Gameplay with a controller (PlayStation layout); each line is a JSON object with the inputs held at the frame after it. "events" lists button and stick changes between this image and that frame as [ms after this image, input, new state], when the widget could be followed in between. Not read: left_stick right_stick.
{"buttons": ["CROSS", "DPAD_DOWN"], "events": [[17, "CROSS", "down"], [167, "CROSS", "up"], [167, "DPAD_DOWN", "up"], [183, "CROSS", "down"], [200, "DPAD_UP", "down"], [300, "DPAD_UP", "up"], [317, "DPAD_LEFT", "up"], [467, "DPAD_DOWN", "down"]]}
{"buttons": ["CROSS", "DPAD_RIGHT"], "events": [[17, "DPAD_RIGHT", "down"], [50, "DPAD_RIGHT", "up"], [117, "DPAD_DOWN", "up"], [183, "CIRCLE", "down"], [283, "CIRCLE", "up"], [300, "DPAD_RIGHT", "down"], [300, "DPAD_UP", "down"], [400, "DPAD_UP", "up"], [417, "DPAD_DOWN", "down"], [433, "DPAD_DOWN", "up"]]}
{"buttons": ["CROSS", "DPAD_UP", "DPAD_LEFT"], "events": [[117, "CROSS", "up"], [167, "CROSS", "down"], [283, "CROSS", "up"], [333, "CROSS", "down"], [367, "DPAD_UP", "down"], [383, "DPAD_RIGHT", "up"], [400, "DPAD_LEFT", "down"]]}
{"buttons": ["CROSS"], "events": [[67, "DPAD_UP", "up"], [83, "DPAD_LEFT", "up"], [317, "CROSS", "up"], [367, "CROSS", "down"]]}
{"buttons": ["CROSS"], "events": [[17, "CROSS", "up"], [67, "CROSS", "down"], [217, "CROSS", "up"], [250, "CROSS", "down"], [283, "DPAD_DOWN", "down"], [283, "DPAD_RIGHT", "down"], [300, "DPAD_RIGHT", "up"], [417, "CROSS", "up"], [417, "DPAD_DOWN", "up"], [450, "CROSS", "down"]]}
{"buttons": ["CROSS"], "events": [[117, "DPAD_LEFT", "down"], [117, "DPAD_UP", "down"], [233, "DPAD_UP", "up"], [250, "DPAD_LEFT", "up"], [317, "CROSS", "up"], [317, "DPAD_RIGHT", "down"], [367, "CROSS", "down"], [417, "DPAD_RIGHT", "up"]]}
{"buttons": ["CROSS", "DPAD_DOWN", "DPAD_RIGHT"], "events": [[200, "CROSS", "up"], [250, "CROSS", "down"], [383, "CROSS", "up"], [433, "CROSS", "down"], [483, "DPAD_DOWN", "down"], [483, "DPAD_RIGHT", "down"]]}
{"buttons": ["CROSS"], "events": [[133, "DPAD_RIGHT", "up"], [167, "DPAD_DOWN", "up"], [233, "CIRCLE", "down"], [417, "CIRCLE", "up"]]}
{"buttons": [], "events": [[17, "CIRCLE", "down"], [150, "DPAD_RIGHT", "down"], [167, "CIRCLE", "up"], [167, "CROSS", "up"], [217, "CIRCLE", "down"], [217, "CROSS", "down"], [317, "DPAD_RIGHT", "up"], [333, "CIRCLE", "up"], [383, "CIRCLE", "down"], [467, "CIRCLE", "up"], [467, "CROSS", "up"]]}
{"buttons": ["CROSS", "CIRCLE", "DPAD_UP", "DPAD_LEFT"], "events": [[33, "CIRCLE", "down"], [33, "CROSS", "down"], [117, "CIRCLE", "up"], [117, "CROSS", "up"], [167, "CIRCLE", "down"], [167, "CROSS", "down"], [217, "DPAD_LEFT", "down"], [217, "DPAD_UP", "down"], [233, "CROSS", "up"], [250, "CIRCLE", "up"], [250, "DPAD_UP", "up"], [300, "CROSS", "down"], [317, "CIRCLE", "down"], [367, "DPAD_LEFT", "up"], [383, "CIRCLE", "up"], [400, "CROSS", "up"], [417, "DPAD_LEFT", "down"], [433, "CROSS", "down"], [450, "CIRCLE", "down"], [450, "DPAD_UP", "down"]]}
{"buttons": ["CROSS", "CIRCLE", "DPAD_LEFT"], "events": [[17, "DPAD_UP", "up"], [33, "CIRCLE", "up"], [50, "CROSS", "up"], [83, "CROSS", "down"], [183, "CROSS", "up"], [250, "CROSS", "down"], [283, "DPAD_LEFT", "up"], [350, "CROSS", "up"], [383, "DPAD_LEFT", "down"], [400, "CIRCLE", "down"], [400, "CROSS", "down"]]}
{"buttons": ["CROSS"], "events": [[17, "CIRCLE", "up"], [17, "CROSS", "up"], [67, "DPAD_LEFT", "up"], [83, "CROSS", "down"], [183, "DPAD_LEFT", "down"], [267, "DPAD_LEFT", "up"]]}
____
WHAT IS NEEDED
Print out the records exactly as they were entered.

RESPONSE BELOW
Gameplay with a controller (PlayStation layout); each line is a JSON object with the inputs held at the frame after it. "events" lists button and stick changes between this image and that frame as [ms after this image, input, new state], when the widget could be followed in between. Not read: left_stick right_stick.
{"buttons": ["CROSS", "DPAD_DOWN"], "events": [[17, "CROSS", "down"], [167, "CROSS", "up"], [167, "DPAD_DOWN", "up"], [183, "CROSS", "down"], [200, "DPAD_UP", "down"], [300, "DPAD_UP", "up"], [317, "DPAD_LEFT", "up"], [467, "DPAD_DOWN", "down"]]}
{"buttons": ["CROSS", "DPAD_RIGHT"], "events": [[17, "DPAD_RIGHT", "down"], [50, "DPAD_RIGHT", "up"], [117, "DPAD_DOWN", "up"], [183, "CIRCLE", "down"], [283, "CIRCLE", "up"], [300, "DPAD_RIGHT", "down"], [300, "DPAD_UP", "down"], [400, "DPAD_UP", "up"], [417, "DPAD_DOWN", "down"], [433, "DPAD_DOWN", "up"]]}
{"buttons": ["CROSS", "DPAD_UP", "DPAD_LEFT"], "events": [[117, "CROSS", "up"], [167, "CROSS", "down"], [283, "CROSS", "up"], [333, "CROSS", "down"], [367, "DPAD_UP", "down"], [383, "DPAD_RIGHT", "up"], [400, "DPAD_LEFT", "down"]]}
{"buttons": ["CROSS"], "events": [[67, "DPAD_UP", "up"], [83, "DPAD_LEFT", "up"], [317, "CROSS", "up"], [367, "CROSS", "down"]]}
{"buttons": ["CROSS"], "events": [[17, "CROSS", "up"], [67, "CROSS", "down"], [217, "CROSS", "up"], [250, "CROSS", "down"], [283, "DPAD_DOWN", "down"], [283, "DPAD_RIGHT", "down"], [300, "DPAD_RIGHT", "up"], [417, "CROSS", "up"], [417, "DPAD_DOWN", "up"], [450, "CROSS", "down"]]}
{"buttons": ["CROSS"], "events": [[117, "DPAD_LEFT", "down"], [117, "DPAD_UP", "down"], [233, "DPAD_UP", "up"], [250, "DPAD_LEFT", "up"], [317, "CROSS", "up"], [317, "DPAD_RIGHT", "down"], [367, "CROSS", "down"], [417, "DPAD_RIGHT", "up"]]}
{"buttons": ["CROSS", "DPAD_DOWN", "DPAD_RIGHT"], "events": [[200, "CROSS", "up"], [250, "CROSS", "down"], [383, "CROSS", "up"], [433, "CROSS", "down"], [483, "DPAD_DOWN", "down"], [483, "DPAD_RIGHT", "down"]]}
{"buttons": ["CROSS"], "events": [[133, "DPAD_RIGHT", "up"], [167, "DPAD_DOWN", "up"], [233, "CIRCLE", "down"], [417, "CIRCLE", "up"]]}
{"buttons": [], "events": [[17, "CIRCLE", "down"], [150, "DPAD_RIGHT", "down"], [167, "CIRCLE", "up"], [167, "CROSS", "up"], [217, "CIRCLE", "down"], [217, "CROSS", "down"], [317, "DPAD_RIGHT", "up"], [333, "CIRCLE", "up"], [383, "CIRCLE", "down"], [467, "CIRCLE", "up"], [467, "CROSS", "up"]]}
{"buttons": ["CROSS", "CIRCLE", "DPAD_UP", "DPAD_LEFT"], "events": [[33, "CIRCLE", "down"], [33, "CROSS", "down"], [117, "CIRCLE", "up"], [117, "CROSS", "up"], [167, "CIRCLE", "down"], [167, "CROSS", "down"], [217, "DPAD_LEFT", "down"], [217, "DPAD_UP", "down"], [233, "CROSS", "up"], [250, "CIRCLE", "up"], [250, "DPAD_UP", "up"], [300, "CROSS", "down"], [317, "CIRCLE", "down"], [367, "DPAD_LEFT", "up"], [383, "CIRCLE", "up"], [400, "CROSS", "up"], [417, "DPAD_LEFT", "down"], [433, "CROSS", "down"], [450, "CIRCLE", "down"], [450, "DPAD_UP", "down"]]}
{"buttons": ["CROSS", "CIRCLE", "DPAD_LEFT"], "events": [[17, "DPAD_UP", "up"], [33, "CIRCLE", "up"], [50, "CROSS", "up"], [83, "CROSS", "down"], [183, "CROSS", "up"], [250, "CROSS", "down"], [283, "DPAD_LEFT", "up"], [350, "CROSS", "up"], [383, "DPAD_LEFT", "down"], [400, "CIRCLE", "down"], [400, "CROSS", "down"]]}
{"buttons": ["CROSS"], "events": [[17, "CIRCLE", "up"], [17, "CROSS", "up"], [67, "DPAD_LEFT", "up"], [83, "CROSS", "down"], [183, "DPAD_LEFT", "down"], [267, "DPAD_LEFT", "up"]]}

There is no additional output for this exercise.